Чисты перед народом | страница 5
«О чем вы говорите? — скажет читатель. — Надоела лакированная литература, приукрашенный солдатский рай с шутником старшиной, страдающими от любви и ожидания подругами и новобранцами, по мановению ока превращающимися в бравых солдат». Правильно. Надоела. Армия всегда, даже в мирное время, была суровой школой. Но нельзя же, по воле некоторых авторов, превращать ее из суровой школы в мрачный застенок или бандитский притон. Ведь даже в последние годы, когда особенно обострились негативы армейской жизни, тысячи матерей ждут не дождутся, когда их чадо заберут в армию. Недавно встречаю соседку. Спрашиваю: «Как дела у сына Олега?» Заплакала. «Два месяца, — говорит, — осталось до призыва, хоть бы дотянул, не посадили. Из армии человеком вернется...» Значит, осталась еще у людей вера в воспитательные возможности армии. А ведь Олег, можете мне поверить, придет в армию с твердо сложившимися убеждениями, что сильный всегда прав, что унизить слабого так же естественно, как безропотно подчиниться насильнику.
Но мы и этого не замечаем в своем разоблачительном рвении. Вот и рисуем общую безысходную картину. Призывник знает, кто и как будет над ним издеваться, как офицеры будут гонять его на строительство собственных гаражей, но ровным счетом не представляет, что его могут встретить доброжелательные начальники, товарищи, просто нормальные люди.
Спору нет, много еще безобразий в армии. К сожалению, далеко не лучшие люди нередко носят офицерские погоны. Вот уже в Ленинграде в числе налетчиков оказались курсанты высшего военного училища. Служат в армии и казнокрады, и насильники, взяточники и убийцы. Но так ли уж их много, чтобы делать обобщающие выводы о всех?! Армия - сколок общества, общества больного, в котором вышеперечисленные болячки еще страшней, объемней, разрушительней. А мы уже начинаем искать особую разлагающую роль армейских коллективов.
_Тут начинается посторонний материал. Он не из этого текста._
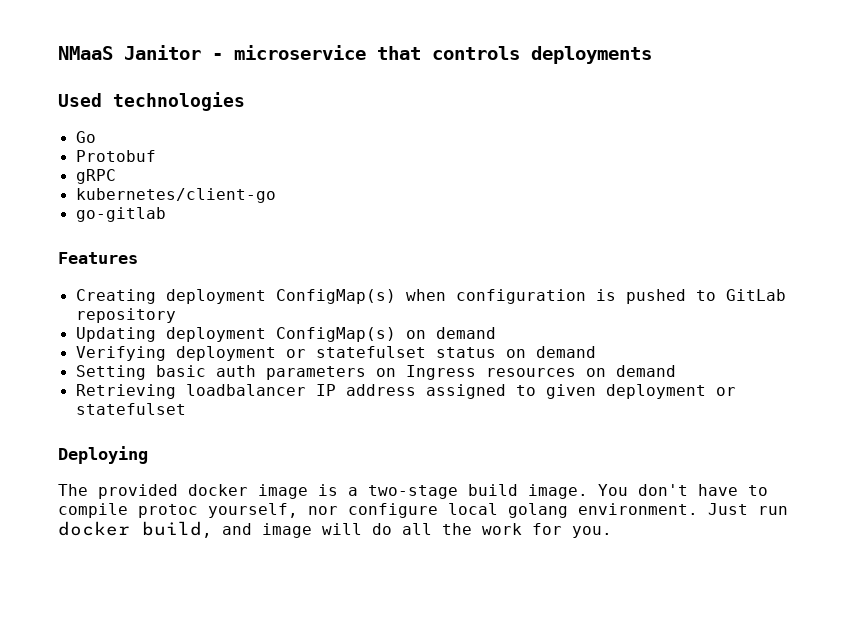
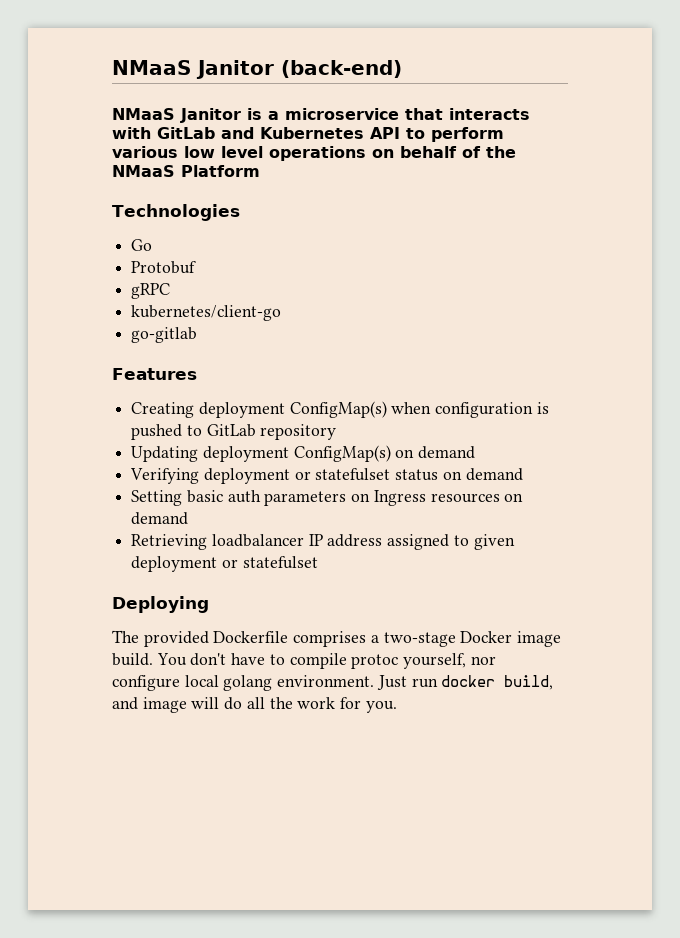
[58,45,652,64] [58,92,245,111] NMaaS Janitor - microservice that controls deployments // Used technologies -> [112,60,402,79] [112,108,530,123] [112,127,504,142] [112,146,516,161] [112,165,260,177] [112,204,240,221] NMaaS Janitor (back-end) // NMaaS Janitor is a microservice that interacts with GitLab and Kubernetes API to perform various low level operations on behalf of the NMaaS Platform // Technologies
[188,484,588,499] docker image is a two-stage build image. -> [213,631,562,647] [112,653,153,666] Dockerfile comprises a two-stage Docker image build.

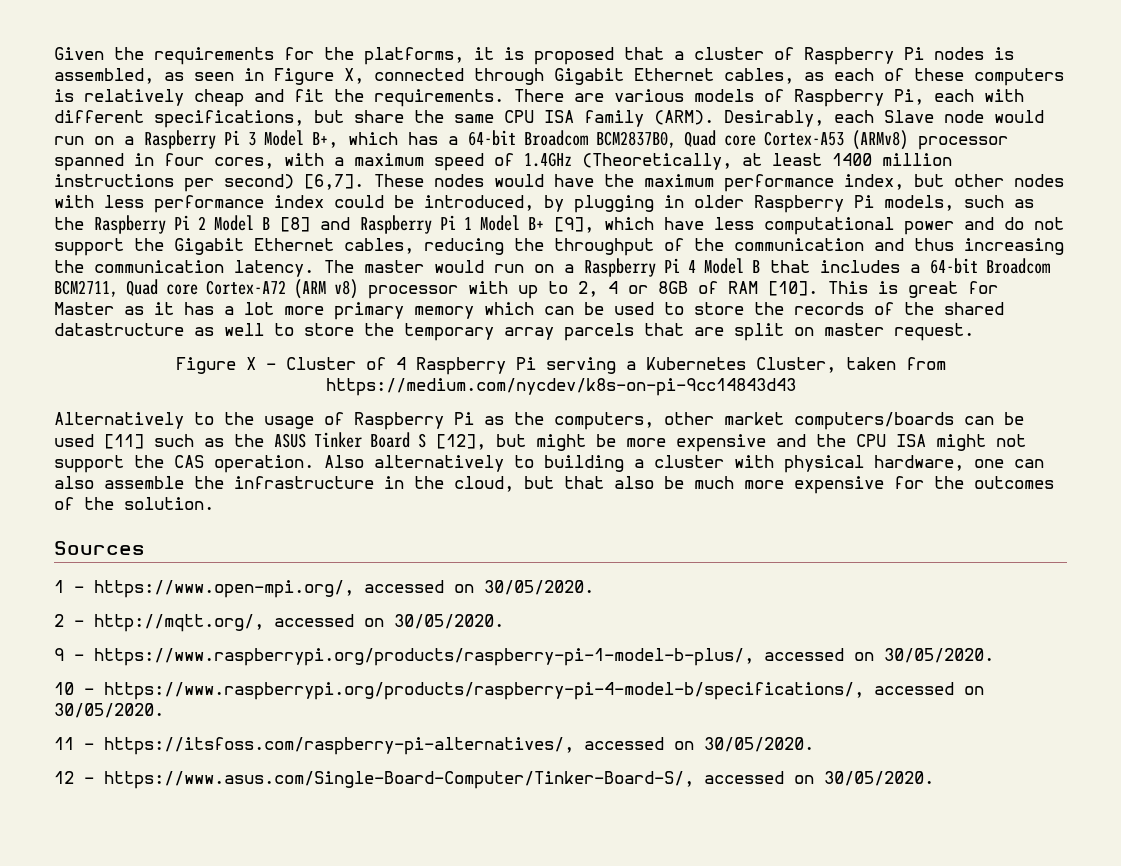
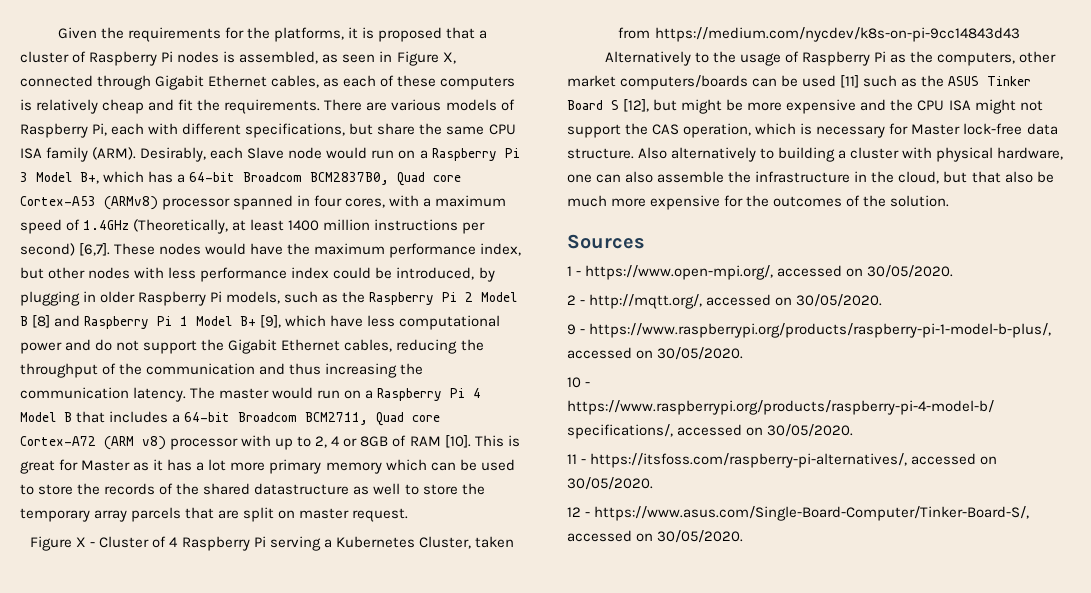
[214,455,314,473] operation. -> [683,123,1058,138] [567,148,634,159] operation, which is necessary for Master lock-free data structure.

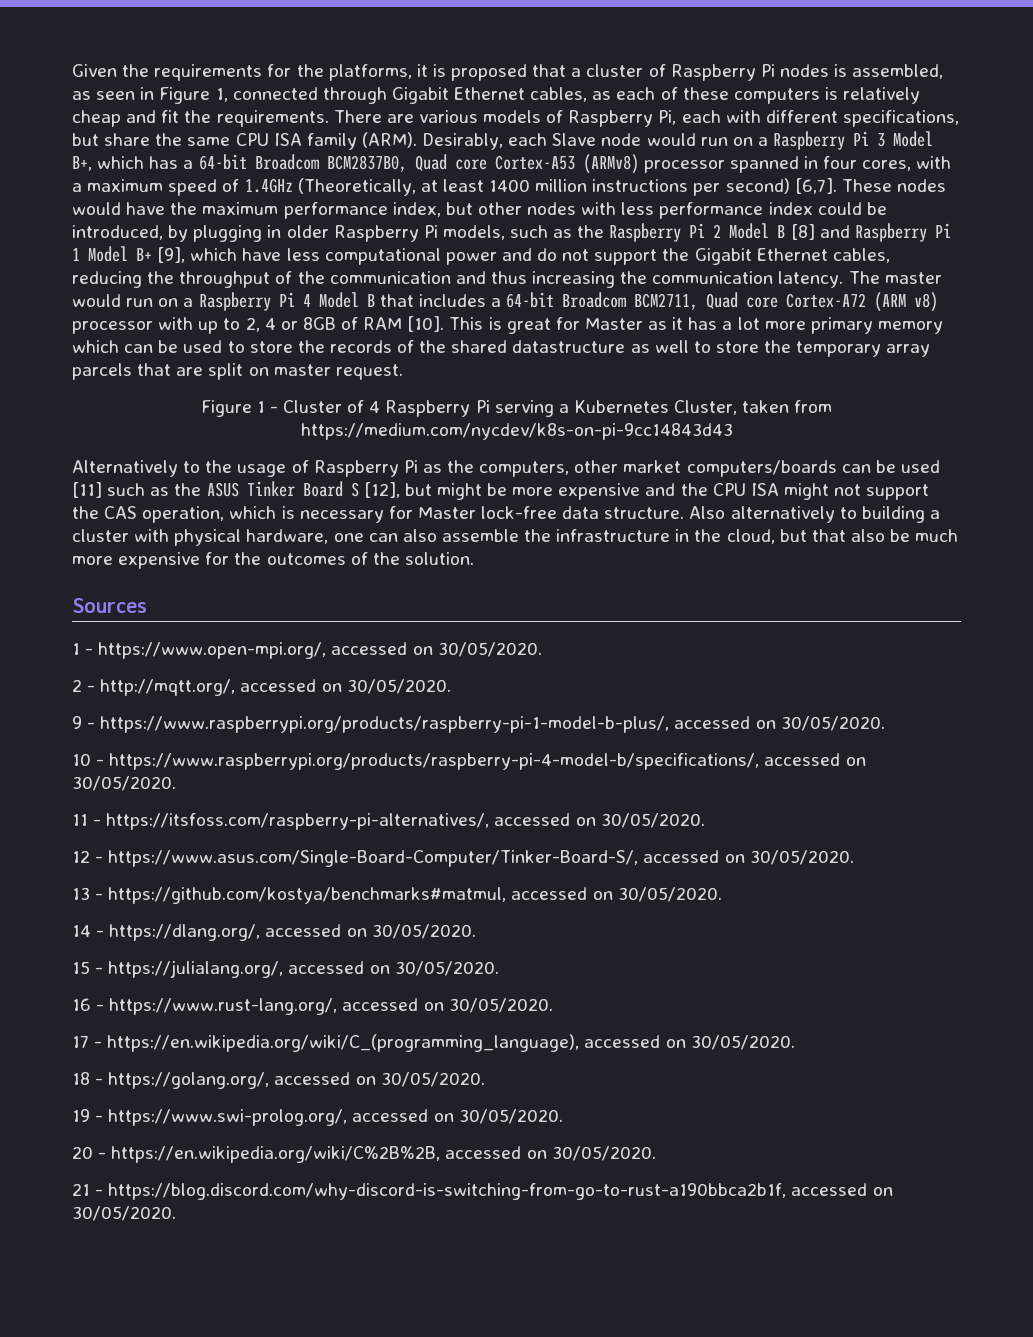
[442,52,456,64] X, -> [215,88,228,102] 1,
[76,537,87,547] X -> [256,401,265,413] 1
(744, 536) none -> [72,887,722,904] [72,924,476,941] [72,960,499,978] [72,998,553,1015] [72,1034,795,1052] [72,1072,485,1089] [72,1109,563,1126] [72,1146,656,1163] [72,1183,893,1200] [72,1206,176,1221] // 13 - https://github.com/kostya/benchmarks#matmul, accessed on 30/05/2020. // 14 - https://dlang.org/, accessed on 30/05/2020. // 15 - https://julialang.org/, accessed on 30/05/2020. // 16 - https://www.rust-lang.org/, accessed on 30/05/2020. // 17 - https://en.wikipedia.org/wiki/C_(programming_language), accessed on 30/05/2020. // 18 - https://golang.org/, accessed on 30/05/2020. // 19 - https://www.swi-prolog.org/, accessed on 30/05/2020. // 20 - https://en.wikipedia.org/wiki/C%2B%2B, accessed on 30/05/2020. // 21 - https://blog.discord.com/why-discord-is-switching-from-go-to-rust-a190bbca2b1f, accessed on 30/05/2020.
Так ли уж новы нынешние нападки на армию, неуемное стремление представить ее в неприглядном виде? Конечно, нет. Не будем вдаваться в давнюю историю. Вместе с волной гласности до нас дошел, наконец, известный ранее по «голосам» роман В. Войновича «Жизнь и необычайные приключения солдата Ивана Чонкина». Здесь разговор не об неуставных взаимоотношениях и наркотиках в казарме. Это, как считают некоторые критики, литература самого высокого уровня. Уже одним тем, что роман был запрещен, а автора «вынудили» покинуть родину, Войновичу был создан режим «наибольшего благоприятствования». Автор-то страдалец. Как говорит его друг известный кинорежиссер Э. Рязанов, Войновичу создали такие невыносимые условия, что он вынужден был четыре года жить с отключенным телефоном. Следуя этой логике, всем миллионам нетелефонизированных граждан тоже надо бежать из Советского Союза. Но вернемся к роману о Чонкине. Какими лестными эпитетами его только не награждают! Тот же Рязанов считает, что роман непременно останется в истории нашей словесности. Критик И. Золотусский сравнивает автора с великим Гоголем, что весьма странно для специалиста, многие годы занимавшегося творчеством Гоголя. Критик Бенедикт Сарнов идет еще дальше, добавляет имена Фонвизина, Грибоедова, Щедрина и даже Розанова. Розанов и Войнович, что может быть несопоставимей и нелепей! Еще сравнивают с Ярославом Гашеком. Много-де общего. Что же, действительно, общего немало. У Гашека Швейк в известном месте читает обрывок книжной страницы, полностью приведенный автором. И у Войновича в этом же самом отхожем месте Чонкин читает обрывок, только газеты, и тоже полностью приведенный в тексте. Таких совпадений более чем достаточно. Без труда прослеживается стремление Войновича создать советского Швейка. Но Гашек потому и обессмертил себя гениальным романом, что его Швейк неповторим, как неповторимы сюжеты, характеры, язык великого чешского писателя. Наши же критики этого не замечают или делают вид, что не замечают.